We can judge someone by the way they parent, by the fact they don’t have children, what kind of relationship they’re in, the fact they’re not in a relationship, what job they have, how they work, or by their sense or humour, or lack of one.

The list is endless. We all make mistakes, but the key is what we do and what we learn from them.

Hell, most of us are our own harshest judges, and online people’s judgments can escalate to toxic and dangerous levels.

My point is we need to accept that we can all be judgmental creatures (to varying degrees), be aware of it, and try to make a change to better ourselves.

I listened to a guest speaker at a recent function who said when she started working in the youth justice system she was forced to confront her own unconscious bias and keep it in check.

When you do that, you can break down barriers and function better as a person and as a community.

Unfortunately some people, even if they are aware of their own biases and pre-conceived judgments are unwilling to change.
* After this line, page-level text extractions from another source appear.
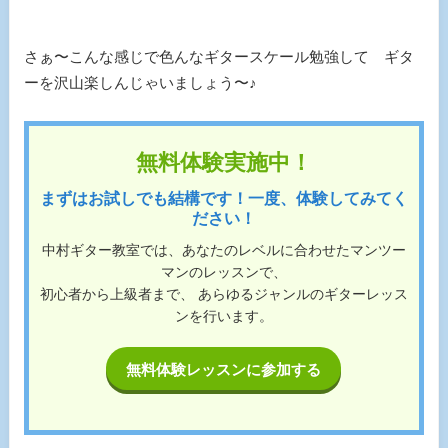
さぁ〜こんな感じで色んなギタースケール勉強して ギタ
ーを沢山楽しんじゃいましょう〜♪
無料体験実施中！
まずはお試しでも結構です！一度、体験してみてく
ださい！
中村ギター教室では、あなたのレベルに合わせたマンツー
マンのレッスンで、
初心者から上級者まで、 あらゆるジャンルのギターレッス
ンを行います。
無料体験レッスンに参加する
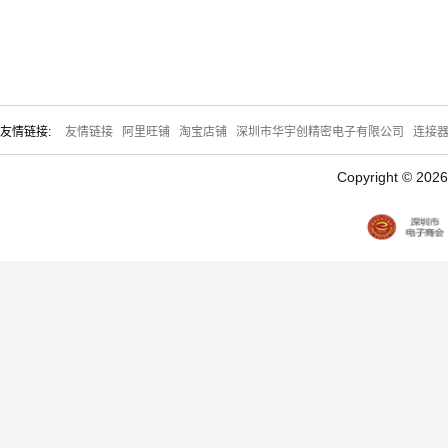
友情链接:
友情链接
阿里旺铺
淘宝店铺
深圳市华宇创精密电子有限公司
连接
Copyright © 20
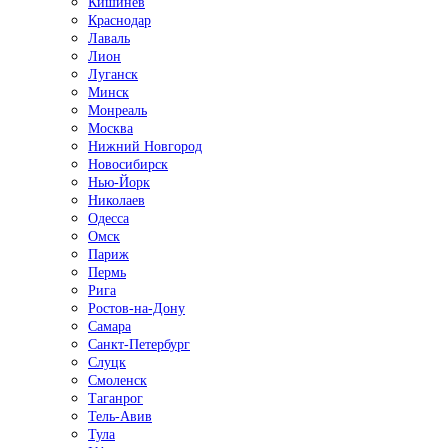
Кишинёв
Краснодар
Лаваль
Лион
Луганск
Минск
Монреаль
Москва
Нижний Новгород
Новосибирск
Нью-Йорк
Николаев
Одесса
Омск
Париж
Пермь
Рига
Ростов-на-Дону
Самара
Санкт-Петербург
Слуцк
Смоленск
Таганрог
Тель-Авив
Тула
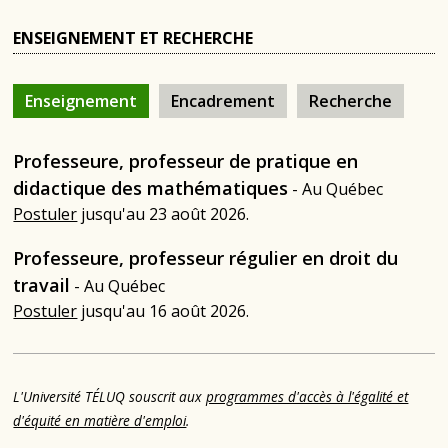
ENSEIGNEMENT ET RECHERCHE
Enseignement
Encadrement
Recherche
Professeure, professeur de pratique en
didactique des mathématiques
- Au Québec
Postuler
jusqu'au 23 août 2026.
Professeure, professeur régulier en droit du
travail
- Au Québec
Postuler
jusqu'au 16 août 2026.
L'Université TÉLUQ souscrit aux
programmes d'accès à l'égalité et
d'équité en matière d'emploi
.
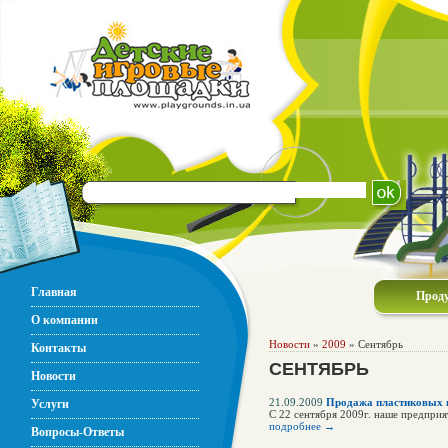
Главная
Прод
О компании
Новости
»
2009
» Сентябрь
Контакты
СЕНТЯБРЬ
Новости
21.09.2009
Продажа пластиковых в
Услуги
С 22 сентября 2009г. наше предприя
подробнее →
Вопросы-Ответы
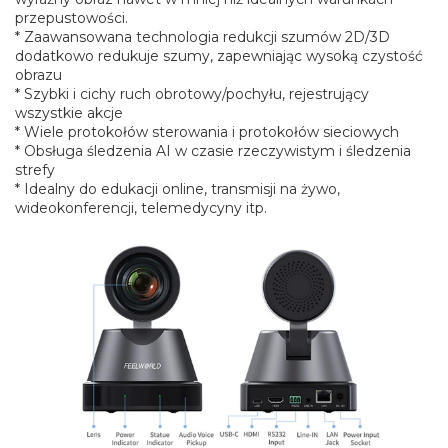
przepustowości.
* Zaawansowana technologia redukcji szumów 2D/3D
dodatkowo redukuje szumy, zapewniając wysoką czystość
obrazu
* Szybki i cichy ruch obrotowy/pochyłu, rejestrujący
wszystkie akcje
* Wiele protokołów sterowania i protokołów sieciowych
* Obsługa śledzenia AI w czasie rzeczywistym i śledzenia
strefy
* Idealny do edukacji online, transmisji na żywo,
wideokonferencji, telemedycyny itp.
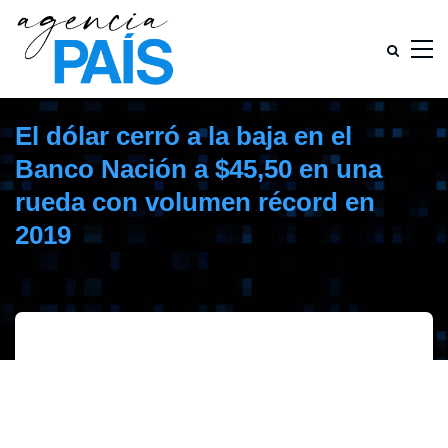
El dólar cerró a la baja en el
Banco Nación a $45,50 en una
rueda con volumen récord en
2019
mayo 31, 2019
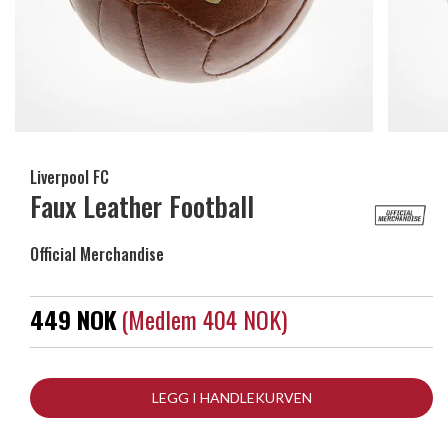
Liverpool FC
Faux Leather Football
Official Merchandise
449 NOK
(medlem 404 NOK)
LEGG I HANDLEKURVEN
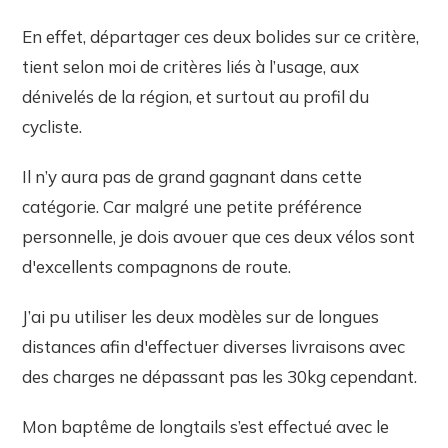
En effet, départager ces deux bolides sur ce critère,
tient selon moi de critères liés à l’usage, aux
dénivelés de la région, et surtout au profil du
cycliste.
Il n’y aura pas de grand gagnant dans cette
catégorie. Car malgré une petite préférence
personnelle, je dois avouer que ces deux vélos sont
d'excellents compagnons de route.
J’ai pu utiliser les deux modèles sur de longues
distances afin d'effectuer diverses livraisons avec
des charges ne dépassant pas les 30kg cependant.
Mon baptême de longtails s’est effectué avec le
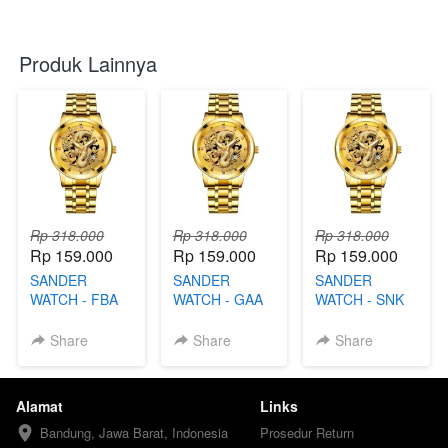
Produk Lainnya
Rp 318.000
Rp 318.000
Rp 318.000
Rp 159.000
Rp 159.000
Rp 159.000
SANDER
SANDER
SANDER
WATCH - FBA
WATCH - GAA
WATCH - SNK
Share
Share
Share
Alamat
Links
Bandung, Jawa Barat, Indonesia
Prosedur Return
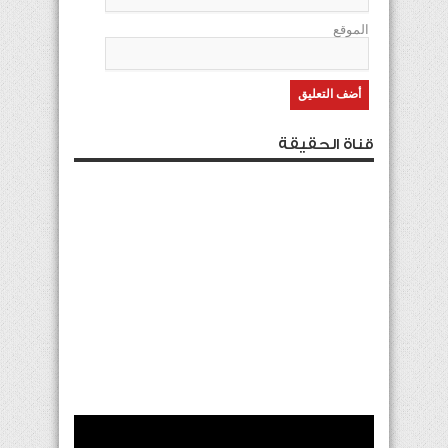
الموقع
قناة الحقيقة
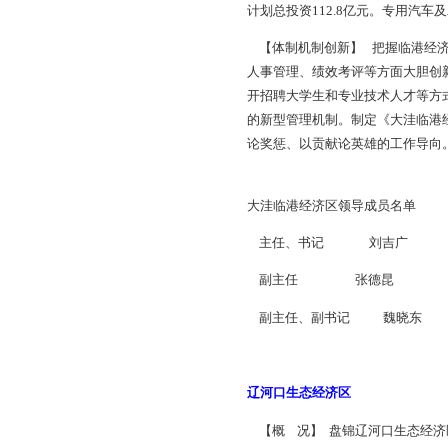
河新城依托产业集聚
发展，着力打造以生态
【基础设施建设】 
电力等起步区基础设施
过BT方式全面开工
通一平”工作扎实推进
【招商引资】 201
高祥特种管道等签约项
计划总投资112.8
【体制机制创新】 
人事管理、绩效考评
开招聘大学生和专业
的新型管理机制。制
论奖惩、以贡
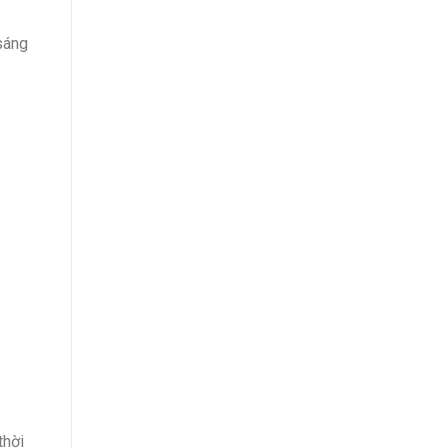
sáng
thời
But if we’re going to evolve as individuals and as a society, surely we need to start by looking internally. There’s always room for improvement.

We can start by being honest with ourselves and looking critically in the mirror. Some judgments can prove true, but it’s about being open enough to filter the informed from the ill-informed ones.

Next time you walk by a group of youths, remember they’re not necessarily up to trouble. If someone is begging on the street, it doesn’t mean they are a junkie.

We are all capable of change and even if it’s in small steps, it’s heading in the right direction.